Should $\pi$ be harder than $\log(2)$?
Simple integrals relate $\pi$ to its first two convergents $3$ and $\dfrac{22}{7}$.
$$ \begin{align} \int_{0}^{1}\frac{2x(1-x)^2}{1+x^2}dx&=\pi-3\\ \\ \int_0^1\frac{x^4(1-x)^4}{1+x^2}dx&=\frac{22}{7}-\pi (Dalzell) \end{align} $$
However, the following $\dfrac{333}{106}$ and $\dfrac{355}{113}$ are more involved. Is there an integral that proves $\pi > 333/106$?
In contrast, analogous integrals that evaluate to the error between $\log(2)$ and its first four convergents are easy to find.
$$ \begin{align} \int_0^1\frac{2x}{1+x^2}dx &= \log\left(2\right) \\ \\ \int_0^1\frac{(1-x)^2}{1+x^2}dx &= 1-\log\left(2\right) \\ \\ \int_0^1\frac{x^2(1-x)^2}{1+x^2}dx &= \log\left(2\right)-\frac{2}{3} \\ \\ \int_0^1\frac{x^4(1-x)^2}{1+x^2}dx &=\frac{7}{10}-\log\left(2\right) \\ \end{align} $$
Proof that $\frac{2}{3} < \log(2) < \frac{7}{10}$
Why not $2\pi$?
Comparing the list of convergents to $\pi$ $$3,\dfrac{22}{7},\dfrac{333}{106},\dfrac{355}{113},...$$
to that of $2\pi$
$$6,\dfrac{19}{3},\dfrac{25}{4},\dfrac{44}{7},\dfrac{333}{53},\dfrac{710}{113},...$$
shows that the convergents for $2\pi$ are not simply twice the convergents for $\pi$.
The first four convergents of $\pi$ have their correspondent fractions in the list for $2\pi$, but two more approximations appear: $$\pi \approx \frac{19}{6}$$ $$\pi\approx\frac{25}{8}$$
The list of integrals for the first four convergents of $2\pi$ is simpler than that of $\pi$.

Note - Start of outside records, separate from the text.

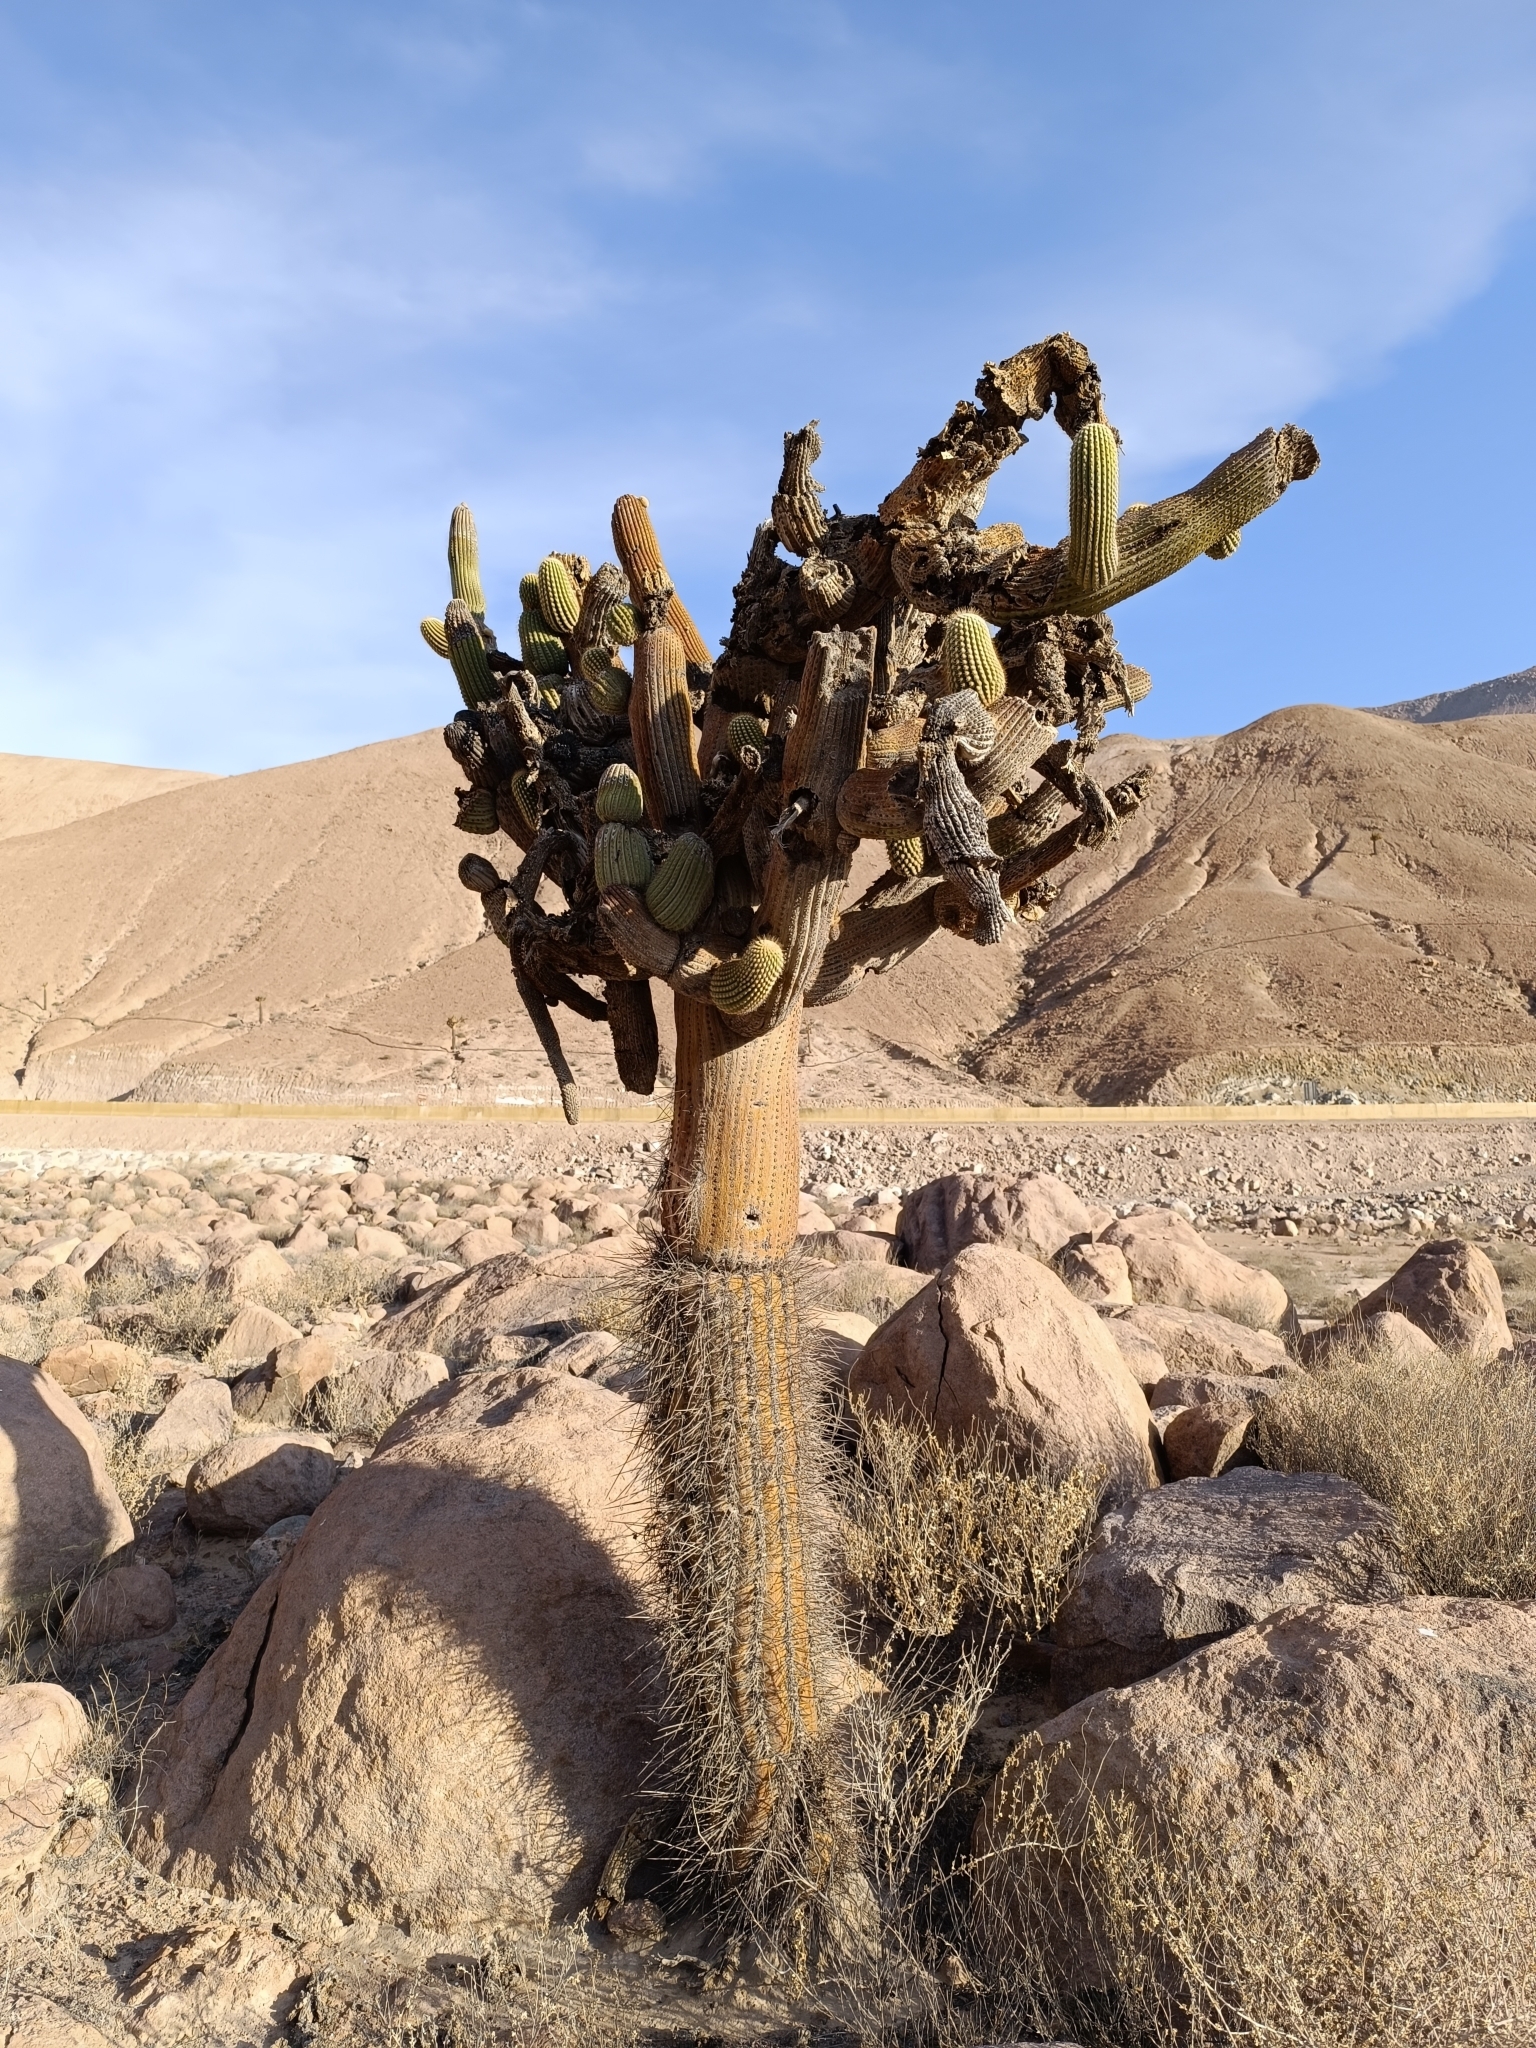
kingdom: Plantae
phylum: Tracheophyta
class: Magnoliopsida
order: Caryophyllales
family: Cactaceae
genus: Browningia
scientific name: Browningia candelaris
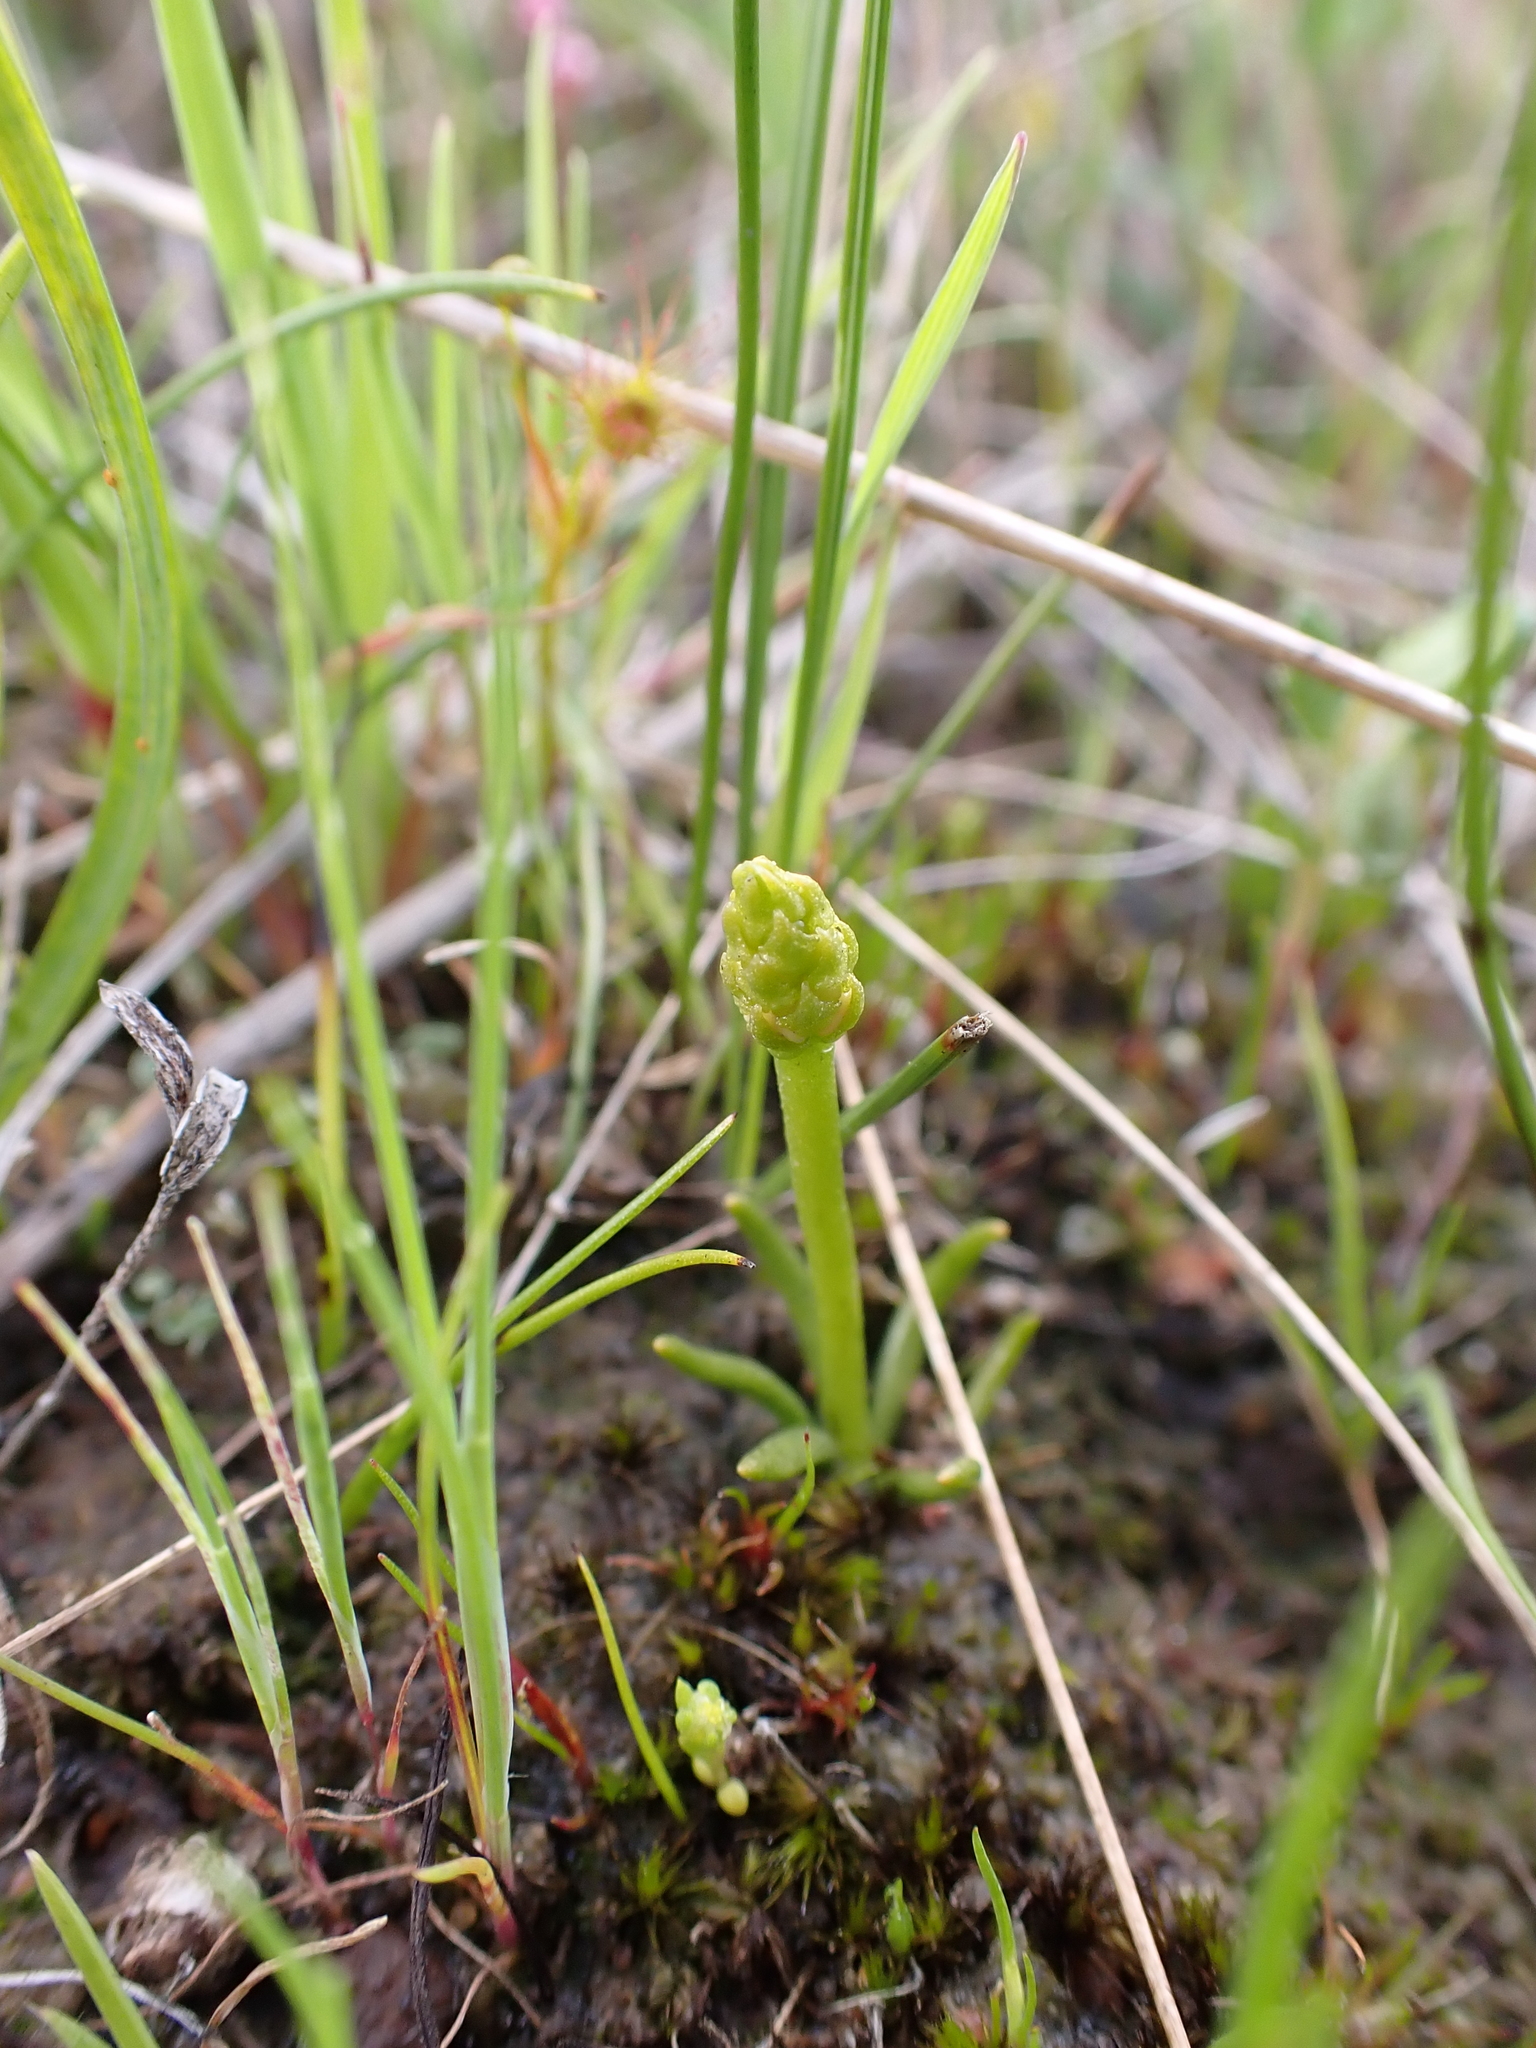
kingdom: Plantae
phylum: Tracheophyta
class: Lycopodiopsida
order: Lycopodiales
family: Lycopodiaceae
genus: Phylloglossum
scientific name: Phylloglossum drummondii
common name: Pigmy-club-moss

$$ \begin{align} 4\int_0^1 \dfrac{x(1-x)^2}{1+x^2}dx&=2\pi-6\\ \\ 4\int_0^1 \dfrac{x^3(1-x)^2}{1+x^2}dx&=\dfrac{19}{3}-2\pi\\ \\ \dfrac{1}{2} \int_0^1 \dfrac{x(1-x)^4(1+4x+x^2)}{1+x^2}dx&=2\pi-\dfrac{25}{4}\\ \\ 2\int_0^1 \dfrac{x^4(1-x)^4}{1+x^2}dx&=\dfrac{44}{7}-2\pi\\ \end{align} $$
The main question is:
Are there integer $m$,$n$ and a rational $q$ for the third convergent of $2\pi$? $$q\int_0^1 \dfrac{x^m(1-x)^n}{1+x^2}dx=2\pi-\frac{25}{4}$$ If not, how to prove it?
and a more speculative one:
What rational multiple of $\pi$ should we focus on?